Context when teaching Numerical Methods

This post originally appeared on the Software Carpentry website.

As a director of the Centre for Doctoral Training in Next Generation Computational Modelling I spend plenty of time thinking about, working with, and particularly teaching Numerical Methods. The general intro course I give is Maths focussed, has around 100 participants, has about 50 contact hours over 12 weeks, and gets a range of interested students from Maths, Physics and Engineering.

The past two weeks I’ve been teaching Numerical Methods for the Centre for Doctoral Training in New and Sustainable Photovoltaics. With around a dozen participants, many of whom had minimal theory or coding background, and only 10 hours available, some changes in the teaching were required. Most of these followed Software Carpentry approaches: live coding, Jupyter notebooks, sticky notes, and a set of “authentic” examples to train underpinning principles.

The course we ended up with covered most of the key Numerical Methods topics, but all used a motivating example from Photovoltaics or Solar Cells. The feedback showed that, despite my almost complete lack of knowledge of PV modelling, these examples did provide crucial context that the students found useful and relevant. In combination with live coding we were able to build up some fairly detailed numerical methods, up to coupling PDEs and ODE boundary value problems, all whilst talking about the implications for Photovoltaic modelling.

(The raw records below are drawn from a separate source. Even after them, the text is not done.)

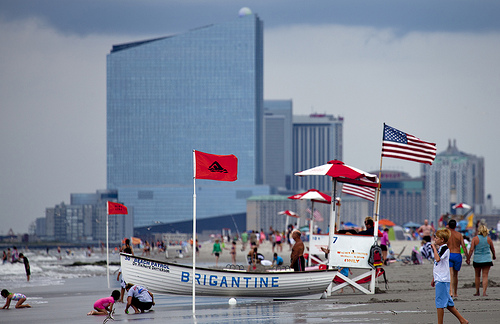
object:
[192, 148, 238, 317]
flag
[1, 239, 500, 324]
sand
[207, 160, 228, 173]
logo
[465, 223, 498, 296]
woman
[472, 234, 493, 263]
tank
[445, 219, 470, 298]
man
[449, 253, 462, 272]
shorts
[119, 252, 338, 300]
boat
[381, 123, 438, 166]
flag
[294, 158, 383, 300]
umbrella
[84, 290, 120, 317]
girl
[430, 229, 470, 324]
boy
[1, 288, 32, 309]
girl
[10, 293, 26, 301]
bathing suit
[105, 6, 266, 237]
building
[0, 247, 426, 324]
water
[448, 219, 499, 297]
couple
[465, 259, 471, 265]
hands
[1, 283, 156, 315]
children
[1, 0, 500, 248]
city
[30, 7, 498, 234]
buildings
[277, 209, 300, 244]
umbrella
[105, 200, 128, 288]
flag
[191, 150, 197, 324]
pole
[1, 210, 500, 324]
people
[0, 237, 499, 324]
beach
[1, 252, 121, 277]
waves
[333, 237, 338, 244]
number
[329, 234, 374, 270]
sign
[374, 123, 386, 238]
pole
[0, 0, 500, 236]
sky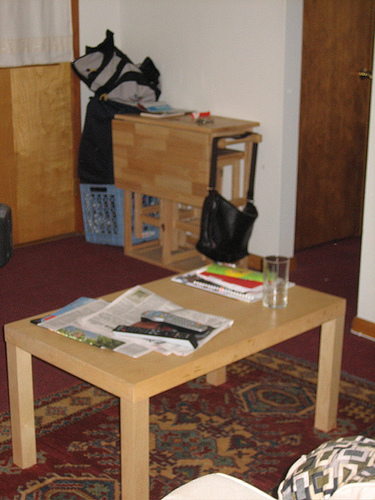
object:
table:
[5, 261, 350, 499]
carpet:
[0, 230, 374, 499]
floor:
[2, 229, 374, 499]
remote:
[140, 307, 212, 335]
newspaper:
[81, 281, 236, 360]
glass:
[260, 249, 291, 313]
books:
[201, 251, 279, 293]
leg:
[314, 303, 346, 435]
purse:
[195, 127, 260, 266]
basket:
[78, 178, 160, 250]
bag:
[70, 28, 162, 111]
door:
[295, 1, 375, 255]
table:
[108, 105, 262, 278]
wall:
[80, 2, 305, 262]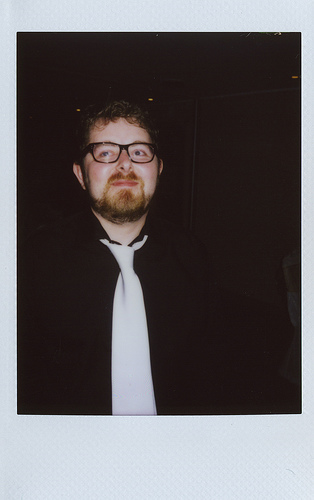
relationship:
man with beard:
[61, 112, 240, 417] [108, 169, 150, 218]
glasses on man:
[91, 138, 156, 170] [61, 112, 240, 417]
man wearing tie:
[61, 112, 240, 417] [102, 254, 157, 414]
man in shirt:
[61, 112, 240, 417] [188, 285, 247, 360]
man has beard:
[61, 112, 240, 417] [108, 169, 150, 218]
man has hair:
[61, 112, 240, 417] [94, 97, 147, 124]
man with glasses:
[61, 112, 240, 417] [91, 138, 156, 170]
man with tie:
[61, 112, 240, 417] [102, 254, 157, 414]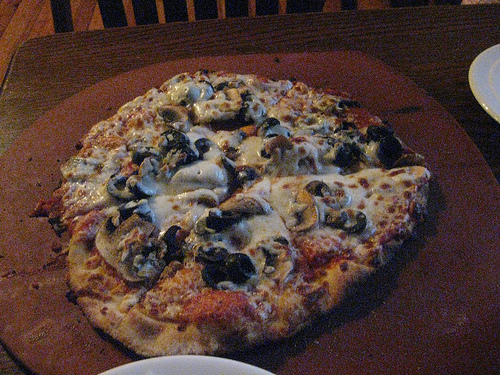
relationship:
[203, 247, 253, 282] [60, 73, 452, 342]
olives on a pizza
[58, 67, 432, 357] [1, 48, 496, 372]
pizza on plate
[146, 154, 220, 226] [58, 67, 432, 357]
cheese on pizza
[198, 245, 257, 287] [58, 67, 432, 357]
olives in a pizza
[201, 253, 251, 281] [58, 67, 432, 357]
olive on pizza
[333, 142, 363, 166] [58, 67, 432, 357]
olive on pizza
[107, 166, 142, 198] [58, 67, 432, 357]
olive on pizza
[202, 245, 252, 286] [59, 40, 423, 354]
olive on pizza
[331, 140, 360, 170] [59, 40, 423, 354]
olive on pizza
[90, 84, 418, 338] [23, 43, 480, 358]
pizza on board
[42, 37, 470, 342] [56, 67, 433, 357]
pizza on table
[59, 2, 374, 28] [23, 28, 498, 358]
chair against table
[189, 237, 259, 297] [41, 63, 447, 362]
olives on pizza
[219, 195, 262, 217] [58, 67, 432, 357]
murshrooms on pizza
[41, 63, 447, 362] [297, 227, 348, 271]
pizza on sauce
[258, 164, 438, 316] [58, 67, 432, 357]
slice of pizza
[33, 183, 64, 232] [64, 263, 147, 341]
sauce on crust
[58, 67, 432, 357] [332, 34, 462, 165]
pizza on a stone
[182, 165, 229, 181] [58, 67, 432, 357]
cheese on a pizza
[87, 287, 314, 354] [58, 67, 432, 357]
crust of a pizza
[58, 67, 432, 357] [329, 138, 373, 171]
pizza with olive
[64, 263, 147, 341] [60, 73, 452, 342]
crust of a pizza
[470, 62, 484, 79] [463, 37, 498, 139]
part of a plate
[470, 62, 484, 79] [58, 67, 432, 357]
part of a pizza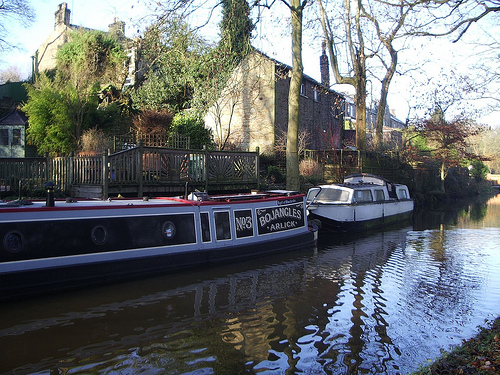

This very much put me in mind of the Software Carpentry Instructor Training course I attended in 2014. Much of the content was nearly identical to that on generic lecturer training courses I’ve been on. But the context, and authentic examples given in the Software Carpentry training, made all the difference in engaging me. Tailoring the material to the interests of the learners (as in Guzdial’s Learner Centered Design approach) in my case made a big difference. But I also matched to my strengths as a trainer, to make the “authentic” examples ones I could motivate and be enthusiastic about.

Of course, not all aspects of the course went well - unsurprisingly for a first attempt at delivery. The most consistent piece of feedback was that I typed too fast for people to keep up. This wasn’t a huge problem when live coding, which (almost) slowed me down enough. When I made mistakes, live debugging was a different problem. Minor typos were straightforward, with the students usually spotting them before me. More complex issues, especially where coding and numerical methods problems combined, I tended to find and fix automatically, sometimes without even fully vocalizing the logic behind the bug and its resolution. More practice at revelling in my own errors is clearly required.